La amistad literaria con Thom Gunn no es la única importante en la vida de Sacks. La otra, impresionante, es la que mantuvo con W. H. Auden. Lo conoció en 1967 en Nueva York y lo llamaba “Wystan”, el nombre tras la W. Se hicieron amigos: fortuitamente, el padre de Auden, también médico, había tratado a pacientes con encefalitis letárgica (lo que padecían los de Despertares) y le encantaba hablar de medicina. En 1972, Auden dejó Estados Unidos y Sacks lo ayudó en la mudanza –ligó de regalo unos cuantos libros–. También lo llevó al aeropuerto con Orlan, un amigo común: “Nos besó a los dos: el beso de un padrino abrazando a sus ahijados, un beso de bendición y de despedida”, escribe Sacks. “De repente le vimos terriblemente viejo y frágil, pero tan noble y grave como una catedral gótica”. Desde Inglaterra, Auden le escribió a Sacks diciéndole que Despertares era una obra maestra pero que por favor le agregase un glosario. No volvieron a verse.

LO QUE QUEDA DEL DIA

Lo más impactante de En movimiento son las revelaciones porque se trata de la primera vez que Sacks habló públicamente de su sexualidad. Pero sería injusto decir que se trata de lo más importante en un libro de 400 páginas. Sacks escribe sobre sus bloqueos de escritor y sobre sus influencias, especialmente la del neuropsicólogo ruso A.R. Luria; sobre sus casas junto al mar y sobre la vez que casi muere embestido por un barco cuando nadaba en mar abierto; sobre otra experiencia cercana a la muerte cuando escalaba en Noruega, descripta en el libro Con una sola pierna, de 1998. Escribe sobre sus pacientes con síndrome de Tourette y sobre su hermano Michael, un paciente esquizofrénico. Escribe sobre su familia, sobre Robert De Niro, sobre el lenguaje de los sordos. Se intuye una vida solitaria y apasionada, intensa y plena pero que –y esto a pesar de que él sostuvo que estaba listo para morir y que, además, estaba en edad, aunque su padre vivió hasta los 94– no le resultó suficiente. Hay una curiosidad voraz en este hombre que aprende hasta último momento, que se enamora a los 75 y lo considera “un regalo magnífico e inesperado para mi vejez”.
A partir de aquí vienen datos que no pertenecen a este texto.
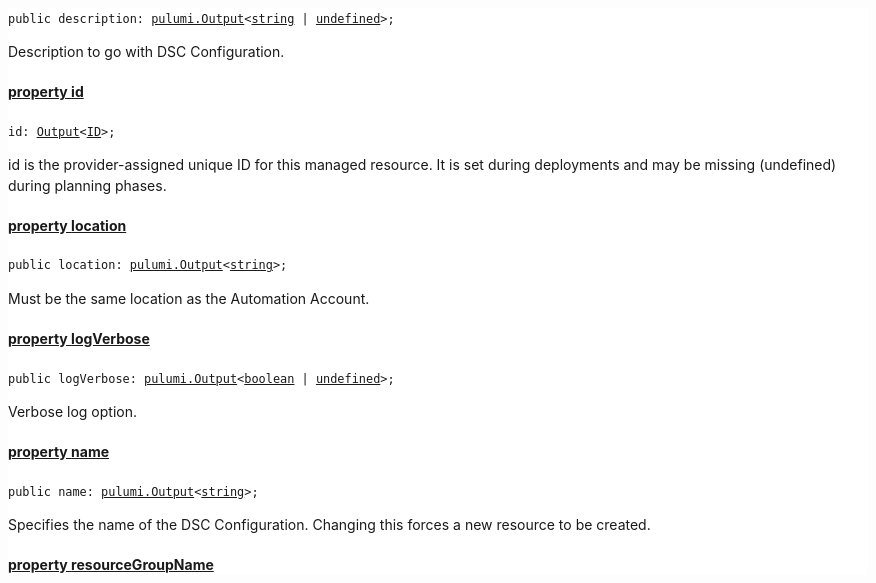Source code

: <pre class="highlight"><code><span class='kd'>public </span>description: <a href='/docs/reference/pkg/nodejs/pulumi/pulumi/#Output'>pulumi.Output</a>&lt;<span class='kd'><a href='https://developer.mozilla.org/en-US/docs/Web/JavaScript/Reference/Global_Objects/String'>string</a></span> | <span class='kd'><a href='https://developer.mozilla.org/en-US/docs/Web/JavaScript/Reference/Global_Objects/undefined'>undefined</a></span>&gt;;</code></pre>

Description to go with DSC Configuration.

<h4 class="pdoc-member-header" id="DscConfiguration-id">
<a class="pdoc-child-name" href="https://github.com/pulumi/pulumi-azure/blob/{{< param git_sha >}}/sdk/nodejs/automation/dscConfiguration.ts#L38">property <b>id</b></a>
</h4>

<pre class="highlight"><code><span class='kd'></span>id: <a href='/docs/reference/pkg/nodejs/pulumi/pulumi/#Output'>Output</a>&lt;<a href='/docs/reference/pkg/nodejs/pulumi/pulumi/#ID'>ID</a>&gt;;</code></pre>

id is the provider-assigned unique ID for this managed resource.  It is set during
deployments and may be missing (undefined) during planning phases.

<h4 class="pdoc-member-header" id="DscConfiguration-location">
<a class="pdoc-child-name" href="https://github.com/pulumi/pulumi-azure/blob/{{< param git_sha >}}/sdk/nodejs/automation/dscConfiguration.ts#L80">property <b>location</b></a>
</h4>

<pre class="highlight"><code><span class='kd'>public </span>location: <a href='/docs/reference/pkg/nodejs/pulumi/pulumi/#Output'>pulumi.Output</a>&lt;<span class='kd'><a href='https://developer.mozilla.org/en-US/docs/Web/JavaScript/Reference/Global_Objects/String'>string</a></span>&gt;;</code></pre>

Must be the same location as the Automation Account.

<h4 class="pdoc-member-header" id="DscConfiguration-logVerbose">
<a class="pdoc-child-name" href="https://github.com/pulumi/pulumi-azure/blob/{{< param git_sha >}}/sdk/nodejs/automation/dscConfiguration.ts#L84">property <b>logVerbose</b></a>
</h4>

<pre class="highlight"><code><span class='kd'>public </span>logVerbose: <a href='/docs/reference/pkg/nodejs/pulumi/pulumi/#Output'>pulumi.Output</a>&lt;<span class='kd'><a href='https://developer.mozilla.org/en-US/docs/Web/JavaScript/Reference/Global_Objects/Boolean'>boolean</a></span> | <span class='kd'><a href='https://developer.mozilla.org/en-US/docs/Web/JavaScript/Reference/Global_Objects/undefined'>undefined</a></span>&gt;;</code></pre>

Verbose log option.

<h4 class="pdoc-member-header" id="DscConfiguration-name">
<a class="pdoc-child-name" href="https://github.com/pulumi/pulumi-azure/blob/{{< param git_sha >}}/sdk/nodejs/automation/dscConfiguration.ts#L88">property <b>name</b></a>
</h4>

<pre class="highlight"><code><span class='kd'>public </span>name: <a href='/docs/reference/pkg/nodejs/pulumi/pulumi/#Output'>pulumi.Output</a>&lt;<span class='kd'><a href='https://developer.mozilla.org/en-US/docs/Web/JavaScript/Reference/Global_Objects/String'>string</a></span>&gt;;</code></pre>

Specifies the name of the DSC Configuration. Changing this forces a new resource to be created.

<h4 class="pdoc-member-header" id="DscConfiguration-resourceGroupName">
<a class="pdoc-child-name" href="https://github.com/pulumi/pulumi-azure/blob/{{< param git_sha >}}/sdk/nodejs/automation/dscConfiguration.ts#L92">property <b>resourceGroupName</b></a>
</h4>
Cuenta, también, que llevó diario durante toda su vida. Que, en ocasiones, extraía material de ahí para sus libros pero, por lo general, “lo más habitual es que casi nunca los repase, son una forma de pensar en papel”. Es posible que, entonces, En movimiento no sea lo último que Oliver Sacks tenga para sus lectores.